Even an old goat like myself can learn something new (several times a day, as a matter of fact).  Until today, I did not know there was such a thing as the Death Master File.  Although one may think this is one of Satan's nefarious databases, rather, it is issued weekly by the Social Security Administration (SSA).  Hey, wait a minute (kidding).  How is this file used?
Well, this is very clever.  Turns out John Hancock was brilliantly both using, and not using, the database to boost its profits.  Here's how:  John Hancock sells both life insurance and annuities.  Annuity companies are anxious to find deceased owners of annuitized contracts because then they can stop making payments; most annuitized income streams end at the death of the annuitant (unless more intelligently structured which, unfortunately, most aren't).  So Hancock was using the list to find people to whom they could cease writing checks.  That's how they used the list.
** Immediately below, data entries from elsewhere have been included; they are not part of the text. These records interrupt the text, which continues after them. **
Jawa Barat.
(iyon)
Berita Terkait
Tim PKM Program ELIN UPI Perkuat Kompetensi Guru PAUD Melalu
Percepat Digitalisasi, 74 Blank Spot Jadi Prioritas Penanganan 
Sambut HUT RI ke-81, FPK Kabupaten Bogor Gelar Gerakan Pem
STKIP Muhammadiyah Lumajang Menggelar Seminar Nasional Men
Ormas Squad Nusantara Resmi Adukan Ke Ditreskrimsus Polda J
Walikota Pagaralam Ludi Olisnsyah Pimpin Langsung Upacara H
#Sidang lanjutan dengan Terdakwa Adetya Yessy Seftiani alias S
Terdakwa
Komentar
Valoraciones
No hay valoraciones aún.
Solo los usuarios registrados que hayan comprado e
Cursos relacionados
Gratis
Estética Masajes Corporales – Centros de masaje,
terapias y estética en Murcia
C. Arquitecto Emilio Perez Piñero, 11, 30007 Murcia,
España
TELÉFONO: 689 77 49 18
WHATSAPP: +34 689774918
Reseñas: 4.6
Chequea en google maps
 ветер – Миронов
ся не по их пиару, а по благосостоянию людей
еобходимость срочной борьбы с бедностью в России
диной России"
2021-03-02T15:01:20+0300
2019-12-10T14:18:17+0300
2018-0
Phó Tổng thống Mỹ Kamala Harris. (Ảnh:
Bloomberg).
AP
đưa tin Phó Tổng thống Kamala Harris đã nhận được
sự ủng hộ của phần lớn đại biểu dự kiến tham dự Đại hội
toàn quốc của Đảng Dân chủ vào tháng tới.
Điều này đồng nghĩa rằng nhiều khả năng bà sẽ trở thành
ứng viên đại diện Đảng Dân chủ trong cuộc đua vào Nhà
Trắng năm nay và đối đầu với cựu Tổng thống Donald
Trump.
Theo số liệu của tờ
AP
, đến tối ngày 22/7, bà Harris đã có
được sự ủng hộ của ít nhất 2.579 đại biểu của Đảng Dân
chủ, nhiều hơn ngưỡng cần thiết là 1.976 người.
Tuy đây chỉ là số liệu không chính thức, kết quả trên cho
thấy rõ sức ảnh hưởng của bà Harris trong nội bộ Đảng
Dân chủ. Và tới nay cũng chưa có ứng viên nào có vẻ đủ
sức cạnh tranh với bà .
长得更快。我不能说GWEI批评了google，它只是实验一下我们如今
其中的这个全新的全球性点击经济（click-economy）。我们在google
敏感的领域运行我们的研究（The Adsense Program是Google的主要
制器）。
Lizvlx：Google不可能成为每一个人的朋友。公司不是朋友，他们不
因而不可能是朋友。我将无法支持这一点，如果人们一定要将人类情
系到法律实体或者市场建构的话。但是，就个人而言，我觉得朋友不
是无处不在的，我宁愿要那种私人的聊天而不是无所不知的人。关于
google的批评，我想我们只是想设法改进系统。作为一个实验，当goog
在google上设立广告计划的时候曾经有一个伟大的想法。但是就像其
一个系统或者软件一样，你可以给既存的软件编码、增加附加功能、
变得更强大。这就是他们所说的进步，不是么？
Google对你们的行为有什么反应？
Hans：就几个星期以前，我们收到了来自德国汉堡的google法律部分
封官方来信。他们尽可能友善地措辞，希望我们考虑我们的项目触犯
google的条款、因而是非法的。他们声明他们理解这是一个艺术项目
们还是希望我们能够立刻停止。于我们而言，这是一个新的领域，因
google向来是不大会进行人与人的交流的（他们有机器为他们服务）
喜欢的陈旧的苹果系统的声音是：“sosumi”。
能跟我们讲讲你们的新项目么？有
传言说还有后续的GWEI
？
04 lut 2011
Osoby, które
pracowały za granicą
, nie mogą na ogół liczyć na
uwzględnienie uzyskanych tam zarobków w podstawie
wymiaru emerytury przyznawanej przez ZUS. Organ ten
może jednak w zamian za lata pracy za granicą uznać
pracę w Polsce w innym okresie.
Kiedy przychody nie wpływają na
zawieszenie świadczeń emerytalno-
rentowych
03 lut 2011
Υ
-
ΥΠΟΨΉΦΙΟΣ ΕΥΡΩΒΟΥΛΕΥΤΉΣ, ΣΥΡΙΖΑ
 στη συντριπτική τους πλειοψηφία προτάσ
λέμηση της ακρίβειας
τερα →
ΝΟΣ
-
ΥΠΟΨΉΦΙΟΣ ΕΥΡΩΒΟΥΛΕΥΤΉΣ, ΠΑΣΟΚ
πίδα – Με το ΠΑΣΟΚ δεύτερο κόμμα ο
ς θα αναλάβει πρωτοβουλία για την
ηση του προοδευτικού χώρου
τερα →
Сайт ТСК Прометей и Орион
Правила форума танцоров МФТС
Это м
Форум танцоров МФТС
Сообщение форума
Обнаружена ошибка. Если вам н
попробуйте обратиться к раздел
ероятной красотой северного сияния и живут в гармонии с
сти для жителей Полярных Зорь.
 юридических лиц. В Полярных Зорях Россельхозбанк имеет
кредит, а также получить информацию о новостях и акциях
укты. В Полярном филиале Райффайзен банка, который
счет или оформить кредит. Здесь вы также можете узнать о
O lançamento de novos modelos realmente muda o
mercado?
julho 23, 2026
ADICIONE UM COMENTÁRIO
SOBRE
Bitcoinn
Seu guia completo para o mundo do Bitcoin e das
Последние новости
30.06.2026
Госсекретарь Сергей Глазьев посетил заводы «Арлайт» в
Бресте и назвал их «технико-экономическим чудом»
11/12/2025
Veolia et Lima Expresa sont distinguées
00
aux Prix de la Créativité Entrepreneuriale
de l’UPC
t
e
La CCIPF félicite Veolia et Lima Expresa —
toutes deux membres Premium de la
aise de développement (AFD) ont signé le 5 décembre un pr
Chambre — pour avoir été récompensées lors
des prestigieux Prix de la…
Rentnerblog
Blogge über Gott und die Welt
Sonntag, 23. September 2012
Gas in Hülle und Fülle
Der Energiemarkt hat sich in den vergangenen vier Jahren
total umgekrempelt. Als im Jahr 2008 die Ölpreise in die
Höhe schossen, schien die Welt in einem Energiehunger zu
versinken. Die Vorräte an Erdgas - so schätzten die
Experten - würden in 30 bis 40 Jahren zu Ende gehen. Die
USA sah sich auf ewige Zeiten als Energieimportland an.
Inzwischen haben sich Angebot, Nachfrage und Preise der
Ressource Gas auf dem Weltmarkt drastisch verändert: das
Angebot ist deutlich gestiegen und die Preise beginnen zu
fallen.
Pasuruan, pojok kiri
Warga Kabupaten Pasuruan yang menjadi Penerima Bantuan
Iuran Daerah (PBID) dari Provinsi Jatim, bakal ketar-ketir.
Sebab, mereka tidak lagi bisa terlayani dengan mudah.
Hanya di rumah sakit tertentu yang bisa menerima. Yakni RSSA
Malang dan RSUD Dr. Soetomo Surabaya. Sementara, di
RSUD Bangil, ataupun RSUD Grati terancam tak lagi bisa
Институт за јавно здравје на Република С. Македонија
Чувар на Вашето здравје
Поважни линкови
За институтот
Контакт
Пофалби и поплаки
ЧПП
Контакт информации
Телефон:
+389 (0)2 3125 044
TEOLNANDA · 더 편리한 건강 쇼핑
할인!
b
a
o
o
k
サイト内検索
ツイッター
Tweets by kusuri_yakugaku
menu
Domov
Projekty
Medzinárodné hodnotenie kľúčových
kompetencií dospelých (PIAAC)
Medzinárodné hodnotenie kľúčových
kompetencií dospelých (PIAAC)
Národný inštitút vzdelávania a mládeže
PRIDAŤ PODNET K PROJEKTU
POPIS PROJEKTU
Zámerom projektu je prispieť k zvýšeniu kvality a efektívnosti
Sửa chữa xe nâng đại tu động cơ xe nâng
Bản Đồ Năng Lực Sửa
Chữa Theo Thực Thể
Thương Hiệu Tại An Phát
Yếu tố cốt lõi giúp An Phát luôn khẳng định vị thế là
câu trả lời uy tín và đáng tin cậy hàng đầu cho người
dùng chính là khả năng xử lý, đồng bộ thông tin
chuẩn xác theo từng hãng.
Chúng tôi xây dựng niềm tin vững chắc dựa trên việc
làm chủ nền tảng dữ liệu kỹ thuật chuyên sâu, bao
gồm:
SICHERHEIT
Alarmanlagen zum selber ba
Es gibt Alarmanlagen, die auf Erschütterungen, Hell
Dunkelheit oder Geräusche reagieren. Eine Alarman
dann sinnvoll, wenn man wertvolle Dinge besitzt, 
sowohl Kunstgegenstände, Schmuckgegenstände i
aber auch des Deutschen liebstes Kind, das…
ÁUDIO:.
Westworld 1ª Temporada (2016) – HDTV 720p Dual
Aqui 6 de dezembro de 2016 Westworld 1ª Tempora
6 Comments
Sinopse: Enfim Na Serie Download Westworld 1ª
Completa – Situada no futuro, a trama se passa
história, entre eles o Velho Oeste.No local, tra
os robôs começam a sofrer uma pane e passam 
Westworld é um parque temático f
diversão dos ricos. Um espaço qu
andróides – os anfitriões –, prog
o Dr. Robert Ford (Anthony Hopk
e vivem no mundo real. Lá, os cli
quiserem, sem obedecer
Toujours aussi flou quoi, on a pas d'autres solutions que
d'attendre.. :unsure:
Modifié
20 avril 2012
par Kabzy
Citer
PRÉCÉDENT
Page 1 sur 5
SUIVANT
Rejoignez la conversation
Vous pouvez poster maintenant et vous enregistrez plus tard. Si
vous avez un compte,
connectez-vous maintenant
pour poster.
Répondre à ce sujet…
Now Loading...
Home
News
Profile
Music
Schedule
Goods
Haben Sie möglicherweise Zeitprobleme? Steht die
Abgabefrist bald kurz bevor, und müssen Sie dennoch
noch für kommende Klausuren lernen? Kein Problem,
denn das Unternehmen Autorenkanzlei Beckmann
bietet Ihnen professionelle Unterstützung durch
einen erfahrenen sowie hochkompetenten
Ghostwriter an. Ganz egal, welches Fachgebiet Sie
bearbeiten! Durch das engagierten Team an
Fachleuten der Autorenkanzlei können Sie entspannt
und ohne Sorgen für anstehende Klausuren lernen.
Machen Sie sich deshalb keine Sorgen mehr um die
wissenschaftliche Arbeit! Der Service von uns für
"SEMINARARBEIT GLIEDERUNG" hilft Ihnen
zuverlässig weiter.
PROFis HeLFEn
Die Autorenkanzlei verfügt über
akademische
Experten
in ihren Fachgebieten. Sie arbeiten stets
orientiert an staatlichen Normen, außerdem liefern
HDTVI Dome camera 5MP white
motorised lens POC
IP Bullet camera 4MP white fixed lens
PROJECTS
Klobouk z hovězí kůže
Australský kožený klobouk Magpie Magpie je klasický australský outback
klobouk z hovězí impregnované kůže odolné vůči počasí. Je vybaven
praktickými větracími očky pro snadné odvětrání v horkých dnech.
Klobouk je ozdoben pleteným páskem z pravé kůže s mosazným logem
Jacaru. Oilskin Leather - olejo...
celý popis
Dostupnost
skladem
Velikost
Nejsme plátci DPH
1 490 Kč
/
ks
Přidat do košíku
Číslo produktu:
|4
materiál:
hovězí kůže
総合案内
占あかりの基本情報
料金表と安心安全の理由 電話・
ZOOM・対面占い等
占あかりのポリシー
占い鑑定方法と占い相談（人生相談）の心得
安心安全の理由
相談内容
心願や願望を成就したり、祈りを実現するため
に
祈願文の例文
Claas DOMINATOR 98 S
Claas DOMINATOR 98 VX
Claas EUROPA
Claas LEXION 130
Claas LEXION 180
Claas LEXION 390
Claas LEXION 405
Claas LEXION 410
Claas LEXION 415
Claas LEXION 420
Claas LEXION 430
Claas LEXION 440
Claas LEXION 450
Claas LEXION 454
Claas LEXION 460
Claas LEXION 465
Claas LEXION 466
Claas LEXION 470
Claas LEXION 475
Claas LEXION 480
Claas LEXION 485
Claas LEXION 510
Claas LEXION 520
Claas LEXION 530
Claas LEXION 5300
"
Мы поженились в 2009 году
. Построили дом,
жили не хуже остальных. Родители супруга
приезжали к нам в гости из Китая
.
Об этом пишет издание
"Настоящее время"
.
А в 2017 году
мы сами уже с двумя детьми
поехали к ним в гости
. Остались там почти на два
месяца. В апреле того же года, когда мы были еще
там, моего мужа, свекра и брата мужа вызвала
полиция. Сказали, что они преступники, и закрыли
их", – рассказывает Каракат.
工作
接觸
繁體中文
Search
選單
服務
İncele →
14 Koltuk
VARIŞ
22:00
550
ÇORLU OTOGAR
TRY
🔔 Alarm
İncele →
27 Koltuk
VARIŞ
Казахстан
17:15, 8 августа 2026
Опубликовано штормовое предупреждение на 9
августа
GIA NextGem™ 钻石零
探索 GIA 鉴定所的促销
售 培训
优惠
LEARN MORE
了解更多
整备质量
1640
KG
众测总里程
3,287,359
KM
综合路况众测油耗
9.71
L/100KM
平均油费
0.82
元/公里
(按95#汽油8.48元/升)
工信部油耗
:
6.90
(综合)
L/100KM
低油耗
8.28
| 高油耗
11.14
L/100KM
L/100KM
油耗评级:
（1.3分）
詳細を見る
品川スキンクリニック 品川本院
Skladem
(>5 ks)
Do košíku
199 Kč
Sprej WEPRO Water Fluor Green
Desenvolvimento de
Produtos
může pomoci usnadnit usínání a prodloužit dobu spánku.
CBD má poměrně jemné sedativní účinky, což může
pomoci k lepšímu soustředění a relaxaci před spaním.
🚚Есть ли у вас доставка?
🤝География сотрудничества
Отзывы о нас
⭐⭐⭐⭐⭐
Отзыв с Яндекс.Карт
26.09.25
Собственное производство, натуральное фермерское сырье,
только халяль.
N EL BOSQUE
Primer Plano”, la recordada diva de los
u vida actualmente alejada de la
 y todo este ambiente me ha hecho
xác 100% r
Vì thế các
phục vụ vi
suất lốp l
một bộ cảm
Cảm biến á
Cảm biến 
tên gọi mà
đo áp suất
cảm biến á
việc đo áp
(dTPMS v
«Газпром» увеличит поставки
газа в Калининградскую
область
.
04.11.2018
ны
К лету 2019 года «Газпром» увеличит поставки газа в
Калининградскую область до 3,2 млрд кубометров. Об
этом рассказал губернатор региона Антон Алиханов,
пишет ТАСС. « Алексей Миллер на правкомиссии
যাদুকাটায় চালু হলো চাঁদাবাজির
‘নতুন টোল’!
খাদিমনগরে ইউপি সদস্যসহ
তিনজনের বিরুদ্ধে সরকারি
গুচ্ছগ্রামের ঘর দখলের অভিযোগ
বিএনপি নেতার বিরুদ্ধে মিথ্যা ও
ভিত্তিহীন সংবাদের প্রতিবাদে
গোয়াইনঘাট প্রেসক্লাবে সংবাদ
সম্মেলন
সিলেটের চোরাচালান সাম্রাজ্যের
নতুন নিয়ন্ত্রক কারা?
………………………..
The way they chose to not use the list was for finding deceased life insurance owners.  Until the state of Florida caught them.  Suppose, for example, your late uncle owned a paid up life insurance policy naming you as a beneficiary.  Oregon, and virtually all other states, require all known unclaimed property to be reported to the State, even as little as twenty cents!  Hancock simply chose not to know.
So how would you know?  If no one could find the policy, who would know whether or where to submit a death claim?  And the policy was paid up so there would be no check register entries to clue you in.  Since Hancock already has the Death Master List, wouldn't they use it to the benefit of their customers, to notify the beneficiaries of the policy's existence?  I guess not.  As a result, millions of dollars of potential life insurance claims ended up as unclaimed property.  So Hancock agreed to set up a $10 mil. fund to pay past claims.  To be fair, Florida Insurance Commissioner Kevin McCarty believes this is a pervasive industry practice not John Hancock's exclusive scheme.  And, you can use the National Association of Insurance Commissioners' website to see if your newly departed had a life insurance policy.  I have no idea how reliable it is.
How can you prevent this from happening to your family?  (In Oregon there is over $350 mil. in unclaimed property which, by the way, earns interest that is paid to the Common School fund.)  Get one of my Getting Your Estate in Order booklets (have to come meet with me; too heavy to mail), which includes a complete financial records data sheet.  Or, simply get your will done and include a Letter of Instruction listing the locations and contact info. for all important policies, advisers & documents.  After all, the devil's in the details.